The Slow Housing Market Can Hurt Government Revenues, But Doesn't Have To.

How much home sales impacts a place depends a lot on its property tax policies.

Home sales have been ticking down for months. It’s been particularly bad in the West, where 15 percent fewer homes were sold in December compared to the previous December. The slowdown is widely expected to continue, but how it affects local governments will differ.

That’s largely thanks to a government’s property tax policies. According to a new analysis from Fitch Ratings, the places least vulnerable to a slow housing market have strong caps on property tax rates and have assessed property values that lag far behind market values.

That bodes well for places out West, such as California, which has one of the nation’s toughest restrictions on property taxes. Thanks to Proposition 13, which caps property tax rates, counties in California were spared from severe drops in property tax revenue when the housing market collapsed in 2007 because that revenue was already artificially depressed, according to Fitch’s analysis.

“You have a huge way to go for the market decline to affect the assessed value,” says analyst Amy Laskey, who co-authored the report. “That’s why in Los Angeles, you saw big home price declines, but there was no corresponding decline in assessed value.”

By contrast, places without caps on property tax revenue have assessed values that trend closer to actual home values. That creates more volatility.
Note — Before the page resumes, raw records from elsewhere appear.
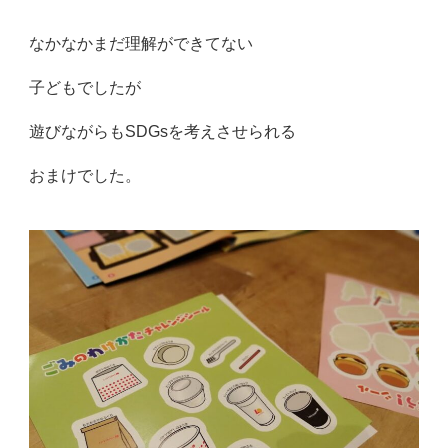
なかなかまだ理解ができてない
子どもでしたが
遊びながらもSDGsを考えさせられる
おまけでした。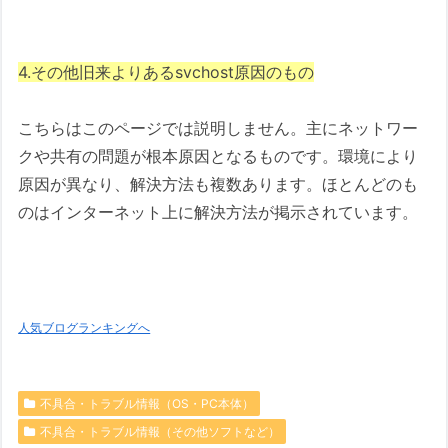
4.その他旧来よりあるsvchost原因のもの
こちらはこのページでは説明しません。主にネットワー
クや共有の問題が根本原因となるものです。環境により
原因が異なり、解決方法も複数あります。ほとんどのも
のはインターネット上に解決方法が掲示されています。
人気ブログランキングへ
不具合・トラブル情報（OS・PC本体）
不具合・トラブル情報（その他ソフトなど）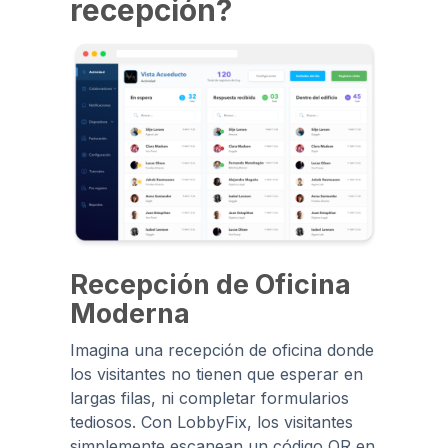
recepción?
Recepción de Oficina
Moderna
Imagina una recepción de oficina donde
los visitantes no tienen que esperar en
largas filas, ni completar formularios
tediosos. Con LobbyFix, los visitantes
simplemente escanean un código QR en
So while Los Angeles and Chicago had similar declines in home values — about 40 percent between 2006 and 2012 — assessed values in L.A. only dipped by 2 percent. In Chicago, they fell by a whooping 28 percent.

Reasons for the Slow Housing Market

Rising mortgage rates and home prices are largely being blamed for the current slowdown.

According to new data from the National Association of Realtors, the market is slowest in the West, which along with the Midwest, has shown minimal or zero gains in prices from a year ago. Nationally, prices are up nearly 3 percent from last December, but that’s roughly half the average growth rate in 2017.

Some believe that the 2017 federal tax overhaul’s new limits on mortgage interest and property tax deductions will create more downward pressure on home prices in certain places across the country. That will affect localities differently, too.

Cumberland Advisors CEO John Mousseau is watching places where wealth is concentrated and where taxes are high, including Boston, New York City and its suburbs in Northern New Jersey and Fairfield County, Conn. Homeowners in these places are no longer getting the tax breaks they used to on their properties. “As long as there’s no recession,” he says, “I think home prices in places like these will stagnate or maybe even decline a little.” That could further hurt the local government’s property tax revenues.

But declining home prices aren’t necessarily a bad thing, Mousseau says. According to Fitch’s data, several major markets — including many out West — are currently overvalued. “I think what you’ll see is a realignment of house prices,” he says. “The idea that house prices can go up 6 or 7 percent a year — I think that’s going to go away.”